A Northeastern state received funding from a rural health grant to pay for the subscription fee and salary for a part time coordinator.
Several other states are using local grants to fund both the subscription fee and salary for the coordinator.
State EMS Office
Several states have both the subscription fee and the salary for a coordinator paid through their State EMS Office.
A Southeastern state is funding both the subscription fee and the salary for a part-time coordinator though their state hospital association.
Non-profit Foundation & State EMS Office
A Western state used a hybrid-funding model to kick-start CARES participation for the first two years. A non-profit foundation funded the salary for the state coordinator while the State EMS Office paid the annual subscription fee. After the initial two years, all costs are split amongst the regional EMS authorities.
Academic Medical Center & State EMS Office
A Midwestern state is paying the coordinator through funds from multiple academic medical centers and the subscription fee is paid by the State EMS Board.

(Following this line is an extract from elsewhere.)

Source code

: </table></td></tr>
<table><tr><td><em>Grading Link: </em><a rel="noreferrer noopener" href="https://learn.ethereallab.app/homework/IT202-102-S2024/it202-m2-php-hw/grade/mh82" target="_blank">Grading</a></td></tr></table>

After the first few years, the costs may be split amongst the participating EMS agencies.
Academic Medical Centers & Grants
A Northern state has three academic centers funding the salary for the state coordinator while grant funds pay for the subscription fee.
State Legislature & Non-profit Foundation
A Southeastern state "houses" CARES participation through a non-profit group of doctors, nurses, EMS professionals, and hospital administrators from within the state. The funding is provided by the state legislature that is lobbied for each year during the legislative session.
Although many states are using grant funds to support participation now, over time those states may transition to a regional model where the EMS regions help support participation.